> [Requirement] Quote the lines of the records word for word, from the line containing "3. Time Management" through the line containing "Remember, seeking help", with both of those lines included.

[Given entries — start]

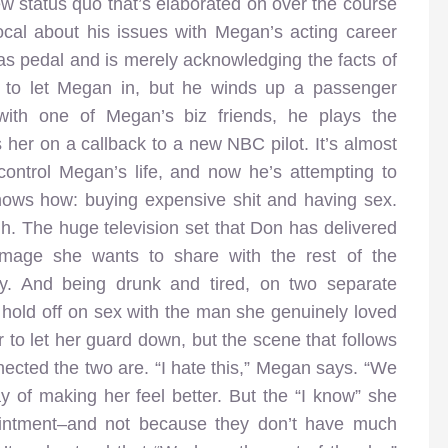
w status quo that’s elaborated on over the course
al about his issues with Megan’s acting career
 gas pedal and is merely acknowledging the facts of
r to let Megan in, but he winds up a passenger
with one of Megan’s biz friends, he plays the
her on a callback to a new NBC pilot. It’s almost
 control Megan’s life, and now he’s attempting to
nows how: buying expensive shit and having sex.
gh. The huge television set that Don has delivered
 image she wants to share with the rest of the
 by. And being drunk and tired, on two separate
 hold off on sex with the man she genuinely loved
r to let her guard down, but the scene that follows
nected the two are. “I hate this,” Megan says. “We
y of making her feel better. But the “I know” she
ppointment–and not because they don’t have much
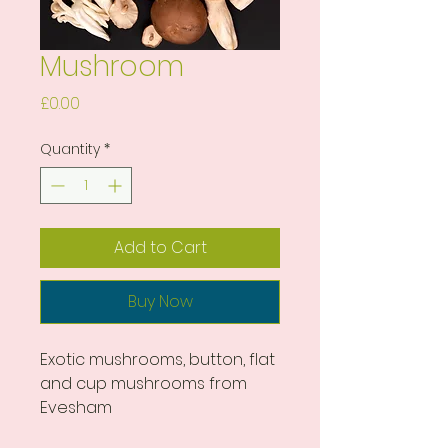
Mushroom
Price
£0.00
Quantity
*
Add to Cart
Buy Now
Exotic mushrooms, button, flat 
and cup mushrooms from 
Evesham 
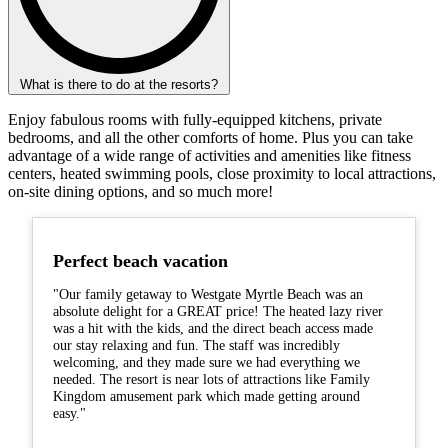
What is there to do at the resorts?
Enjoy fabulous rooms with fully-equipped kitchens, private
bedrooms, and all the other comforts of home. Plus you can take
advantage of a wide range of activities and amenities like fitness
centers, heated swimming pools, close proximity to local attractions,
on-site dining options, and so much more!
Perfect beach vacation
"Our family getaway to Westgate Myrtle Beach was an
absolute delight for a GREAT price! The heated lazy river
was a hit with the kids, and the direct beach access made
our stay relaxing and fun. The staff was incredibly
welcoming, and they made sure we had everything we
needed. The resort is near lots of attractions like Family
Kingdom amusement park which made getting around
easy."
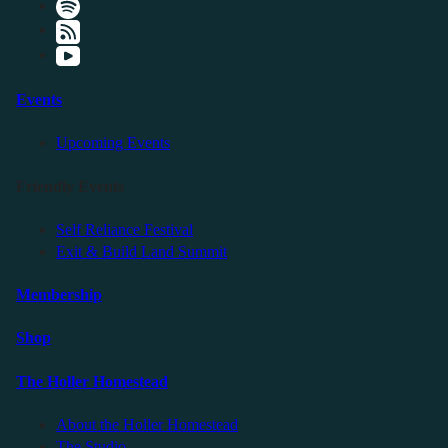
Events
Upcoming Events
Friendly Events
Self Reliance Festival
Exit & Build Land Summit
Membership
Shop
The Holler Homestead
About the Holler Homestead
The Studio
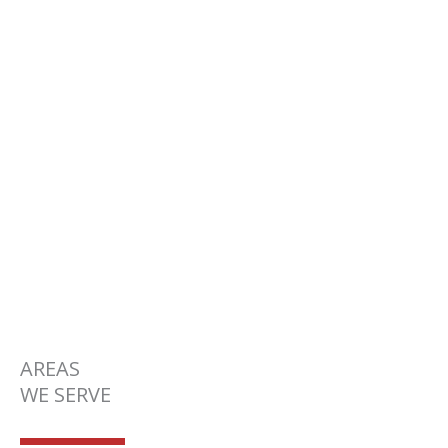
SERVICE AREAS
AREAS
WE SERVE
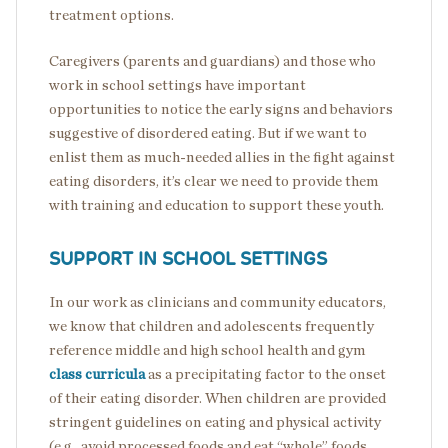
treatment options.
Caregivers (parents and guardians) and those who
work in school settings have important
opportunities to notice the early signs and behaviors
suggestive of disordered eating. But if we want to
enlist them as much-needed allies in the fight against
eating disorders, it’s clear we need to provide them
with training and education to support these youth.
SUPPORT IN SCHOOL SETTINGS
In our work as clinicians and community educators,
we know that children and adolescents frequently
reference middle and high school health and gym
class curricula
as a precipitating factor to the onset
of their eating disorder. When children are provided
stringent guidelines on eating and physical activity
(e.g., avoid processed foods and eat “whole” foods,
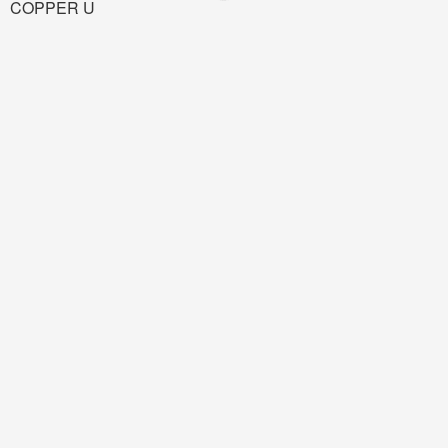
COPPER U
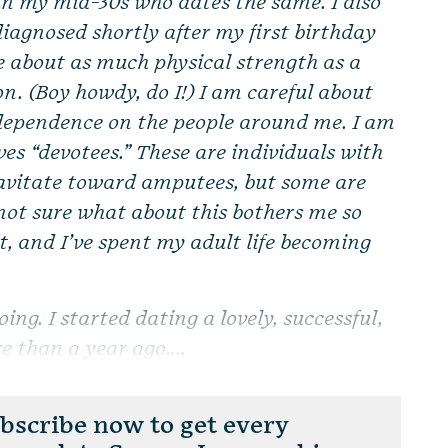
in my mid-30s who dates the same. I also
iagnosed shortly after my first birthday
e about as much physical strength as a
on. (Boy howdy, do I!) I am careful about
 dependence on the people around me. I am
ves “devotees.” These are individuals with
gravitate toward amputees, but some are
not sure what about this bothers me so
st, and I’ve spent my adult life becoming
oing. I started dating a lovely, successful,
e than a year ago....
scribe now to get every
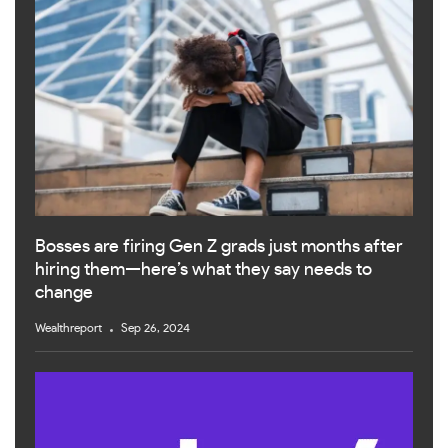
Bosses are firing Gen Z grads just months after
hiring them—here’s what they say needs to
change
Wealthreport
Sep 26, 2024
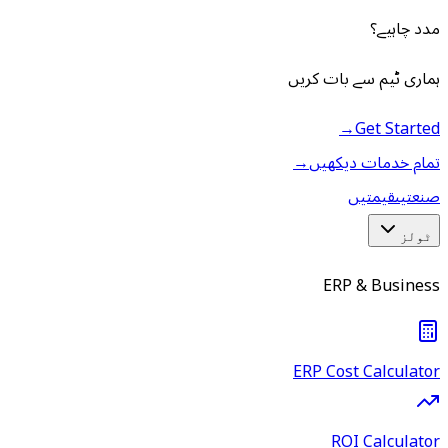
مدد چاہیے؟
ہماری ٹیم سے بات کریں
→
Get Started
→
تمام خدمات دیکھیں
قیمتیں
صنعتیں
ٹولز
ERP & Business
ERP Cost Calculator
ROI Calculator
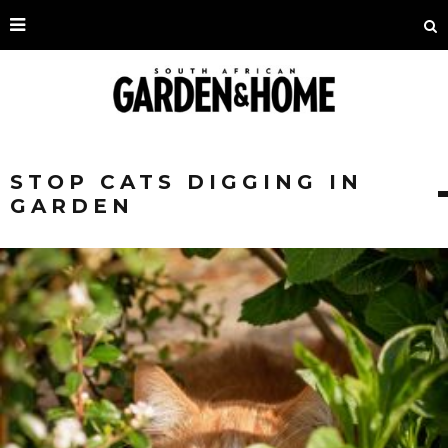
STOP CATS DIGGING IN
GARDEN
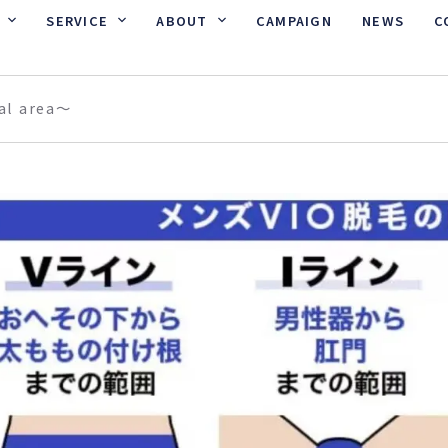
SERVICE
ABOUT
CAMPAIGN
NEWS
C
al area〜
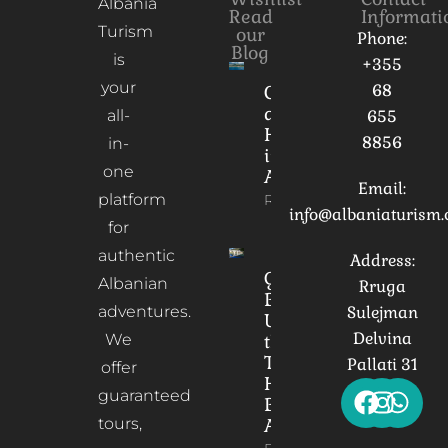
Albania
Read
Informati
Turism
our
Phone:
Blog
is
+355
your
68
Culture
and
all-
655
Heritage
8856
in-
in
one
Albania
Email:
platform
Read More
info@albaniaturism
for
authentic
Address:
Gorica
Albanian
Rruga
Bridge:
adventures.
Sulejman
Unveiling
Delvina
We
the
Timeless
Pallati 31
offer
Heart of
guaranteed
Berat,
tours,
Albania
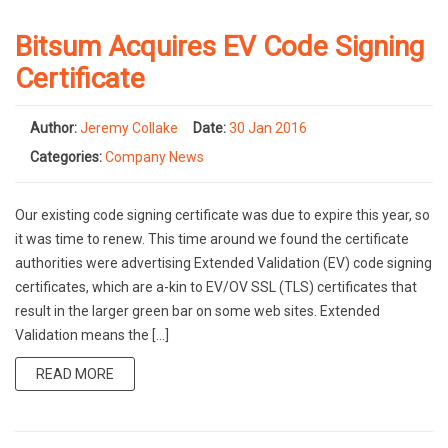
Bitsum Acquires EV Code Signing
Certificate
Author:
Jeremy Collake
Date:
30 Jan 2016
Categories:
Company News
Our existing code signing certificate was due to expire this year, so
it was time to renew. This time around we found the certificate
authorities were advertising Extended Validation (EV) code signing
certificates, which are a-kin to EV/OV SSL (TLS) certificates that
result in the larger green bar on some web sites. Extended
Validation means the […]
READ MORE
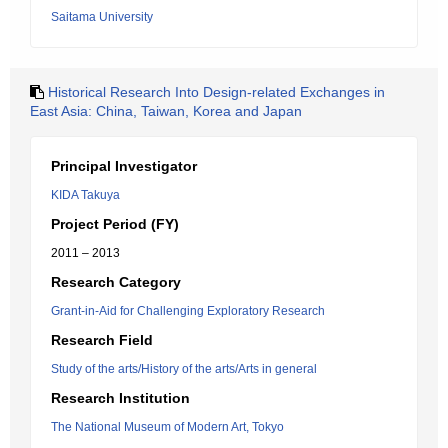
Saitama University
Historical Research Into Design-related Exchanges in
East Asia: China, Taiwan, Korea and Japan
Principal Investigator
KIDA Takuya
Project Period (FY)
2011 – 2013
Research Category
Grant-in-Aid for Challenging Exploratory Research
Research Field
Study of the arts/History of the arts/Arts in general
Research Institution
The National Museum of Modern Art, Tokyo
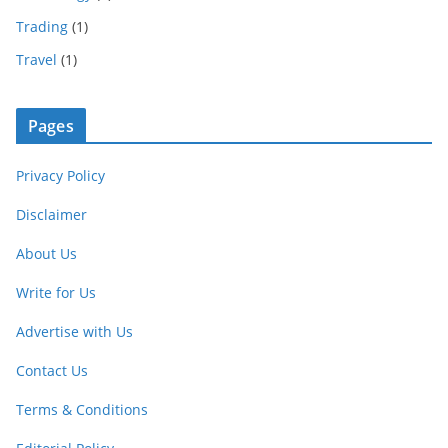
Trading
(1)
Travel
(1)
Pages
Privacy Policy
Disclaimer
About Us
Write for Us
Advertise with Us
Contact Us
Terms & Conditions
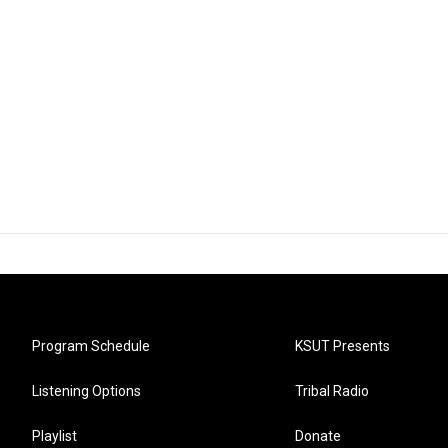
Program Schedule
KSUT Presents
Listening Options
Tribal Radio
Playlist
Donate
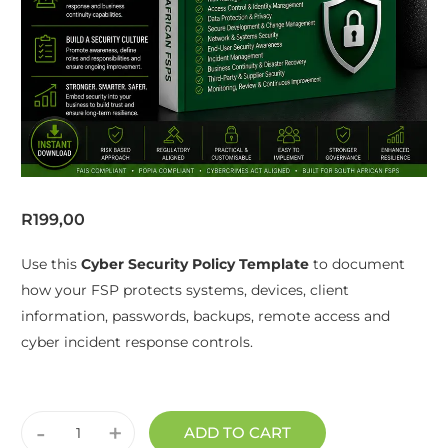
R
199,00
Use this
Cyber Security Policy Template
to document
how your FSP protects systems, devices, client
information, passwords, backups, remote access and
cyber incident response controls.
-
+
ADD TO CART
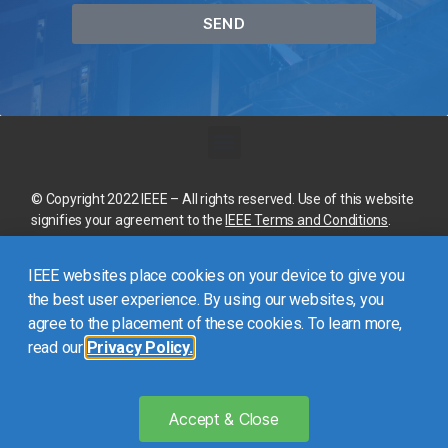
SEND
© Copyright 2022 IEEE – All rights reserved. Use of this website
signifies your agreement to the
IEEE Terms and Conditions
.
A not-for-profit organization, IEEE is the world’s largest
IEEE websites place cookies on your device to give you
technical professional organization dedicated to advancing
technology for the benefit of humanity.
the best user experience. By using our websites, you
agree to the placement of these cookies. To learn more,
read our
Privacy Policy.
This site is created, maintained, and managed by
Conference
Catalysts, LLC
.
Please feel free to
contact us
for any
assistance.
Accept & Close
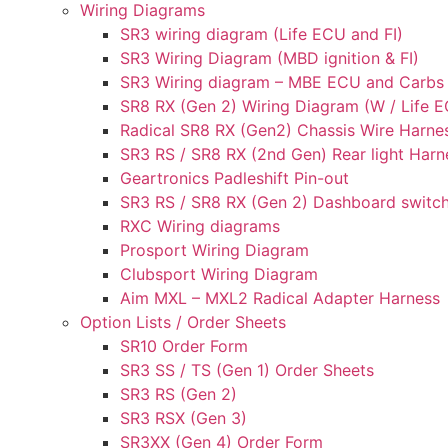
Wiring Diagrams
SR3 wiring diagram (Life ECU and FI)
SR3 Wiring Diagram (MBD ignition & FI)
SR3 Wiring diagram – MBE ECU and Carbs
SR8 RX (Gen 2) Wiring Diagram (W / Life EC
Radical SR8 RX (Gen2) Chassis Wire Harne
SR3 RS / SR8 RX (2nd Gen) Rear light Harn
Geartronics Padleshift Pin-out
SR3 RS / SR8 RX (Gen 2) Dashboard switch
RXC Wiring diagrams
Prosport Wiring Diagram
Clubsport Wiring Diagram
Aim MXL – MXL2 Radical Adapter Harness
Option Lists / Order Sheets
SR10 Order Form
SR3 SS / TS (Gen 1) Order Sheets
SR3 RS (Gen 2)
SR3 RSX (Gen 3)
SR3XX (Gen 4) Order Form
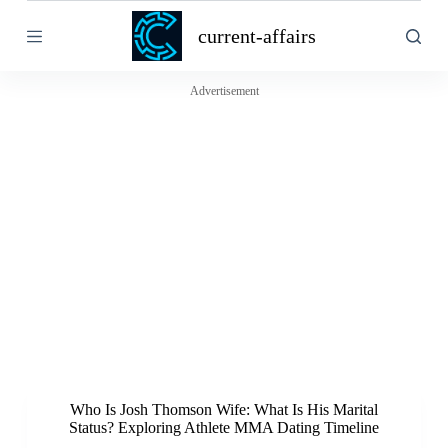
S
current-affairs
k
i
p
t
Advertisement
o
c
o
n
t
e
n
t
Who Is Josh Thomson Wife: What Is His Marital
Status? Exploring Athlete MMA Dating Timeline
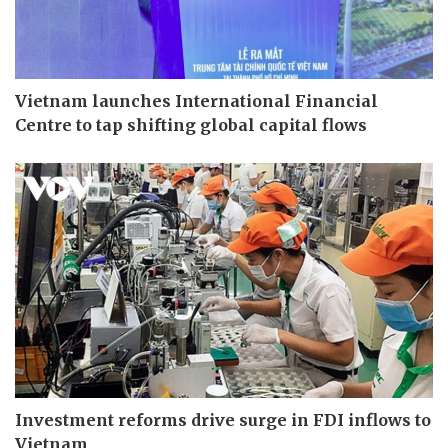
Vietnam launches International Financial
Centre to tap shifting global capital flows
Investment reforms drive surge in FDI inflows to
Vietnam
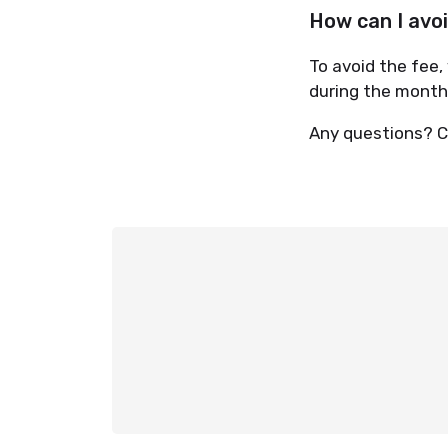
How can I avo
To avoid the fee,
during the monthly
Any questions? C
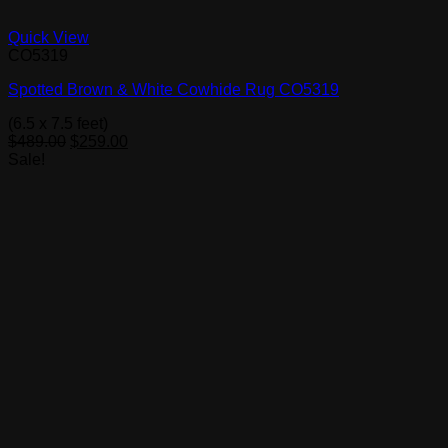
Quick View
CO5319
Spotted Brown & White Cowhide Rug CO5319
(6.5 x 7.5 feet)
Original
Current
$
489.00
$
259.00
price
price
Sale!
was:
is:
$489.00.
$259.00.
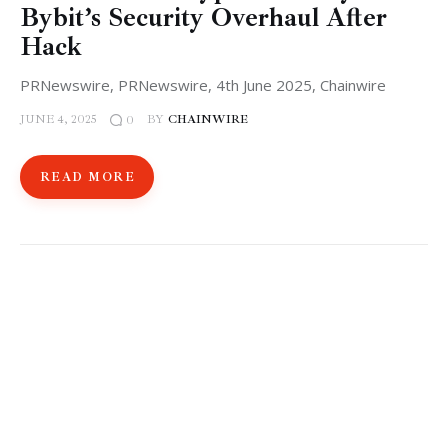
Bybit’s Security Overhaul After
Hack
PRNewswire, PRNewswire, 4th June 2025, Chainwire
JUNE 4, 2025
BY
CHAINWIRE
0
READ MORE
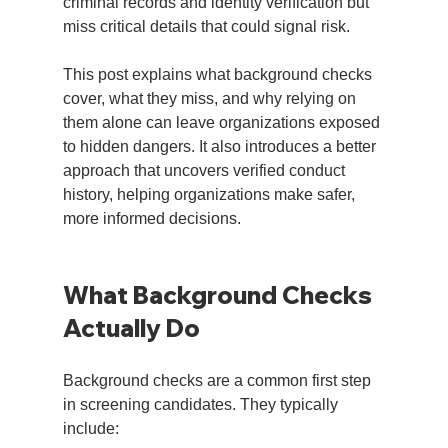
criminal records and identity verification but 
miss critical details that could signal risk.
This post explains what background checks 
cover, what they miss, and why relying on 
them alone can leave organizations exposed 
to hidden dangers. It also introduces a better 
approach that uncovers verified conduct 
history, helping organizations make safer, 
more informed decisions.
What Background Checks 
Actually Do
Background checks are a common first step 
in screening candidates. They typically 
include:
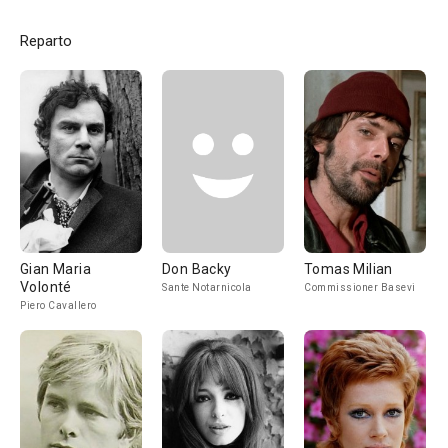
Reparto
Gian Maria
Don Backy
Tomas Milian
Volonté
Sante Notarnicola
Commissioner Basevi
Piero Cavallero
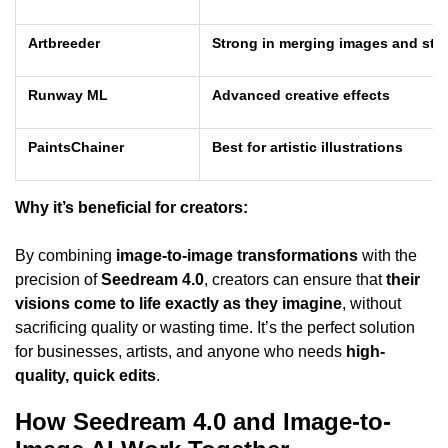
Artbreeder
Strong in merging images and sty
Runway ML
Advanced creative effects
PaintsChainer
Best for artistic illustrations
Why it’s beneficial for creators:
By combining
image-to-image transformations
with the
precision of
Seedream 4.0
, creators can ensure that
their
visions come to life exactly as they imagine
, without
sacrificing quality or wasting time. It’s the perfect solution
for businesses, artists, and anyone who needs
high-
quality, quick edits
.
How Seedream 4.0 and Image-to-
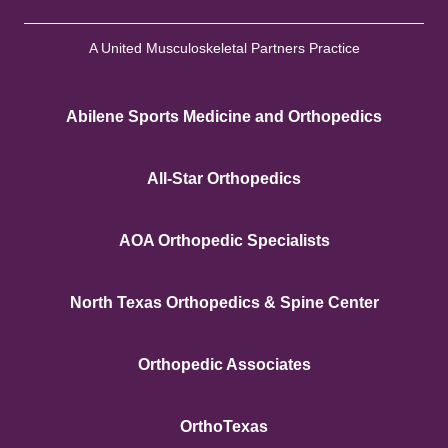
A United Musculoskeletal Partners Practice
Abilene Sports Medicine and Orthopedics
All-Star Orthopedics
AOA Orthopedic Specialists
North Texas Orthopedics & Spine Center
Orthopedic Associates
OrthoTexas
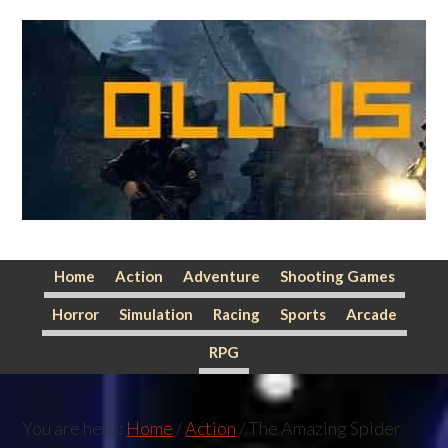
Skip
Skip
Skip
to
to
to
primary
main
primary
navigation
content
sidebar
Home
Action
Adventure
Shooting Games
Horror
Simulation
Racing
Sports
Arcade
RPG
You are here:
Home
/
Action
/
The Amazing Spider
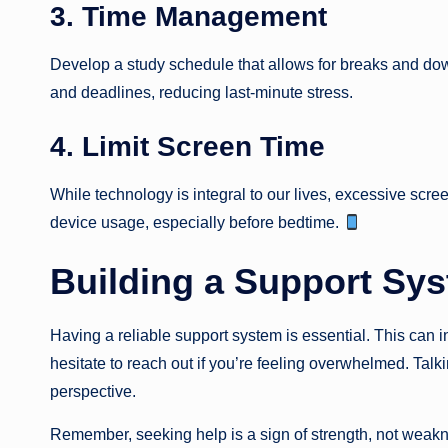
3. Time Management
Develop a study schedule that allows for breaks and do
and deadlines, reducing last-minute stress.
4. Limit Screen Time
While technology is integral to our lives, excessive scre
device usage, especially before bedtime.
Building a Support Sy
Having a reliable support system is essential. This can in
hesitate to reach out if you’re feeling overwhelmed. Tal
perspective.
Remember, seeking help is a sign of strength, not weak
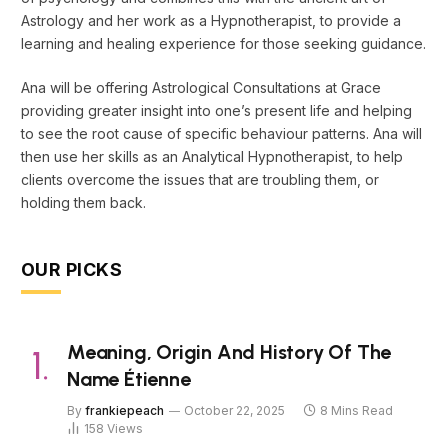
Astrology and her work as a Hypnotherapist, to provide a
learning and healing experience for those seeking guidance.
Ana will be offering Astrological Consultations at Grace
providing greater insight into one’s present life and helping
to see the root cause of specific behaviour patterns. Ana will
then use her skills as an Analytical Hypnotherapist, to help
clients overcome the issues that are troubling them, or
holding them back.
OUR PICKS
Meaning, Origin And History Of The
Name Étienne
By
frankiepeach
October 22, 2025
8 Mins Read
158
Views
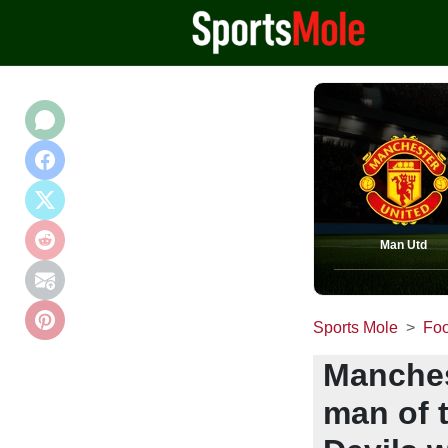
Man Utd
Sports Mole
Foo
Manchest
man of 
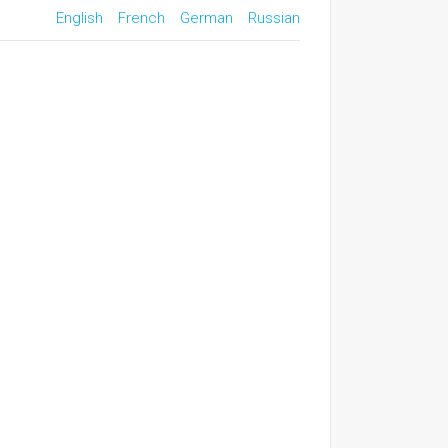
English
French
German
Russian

[Given entries — finish]

> [Answer box]
3. Time Management
Develop a study schedule that allows for breaks and do
and deadlines, reducing last-minute stress.
4. Limit Screen Time
While technology is integral to our lives, excessive scre
device usage, especially before bedtime.
Building a Support Sy
Having a reliable support system is essential. This can in
hesitate to reach out if you’re feeling overwhelmed. Tal
perspective.
Remember, seeking help is a sign of strength, not weak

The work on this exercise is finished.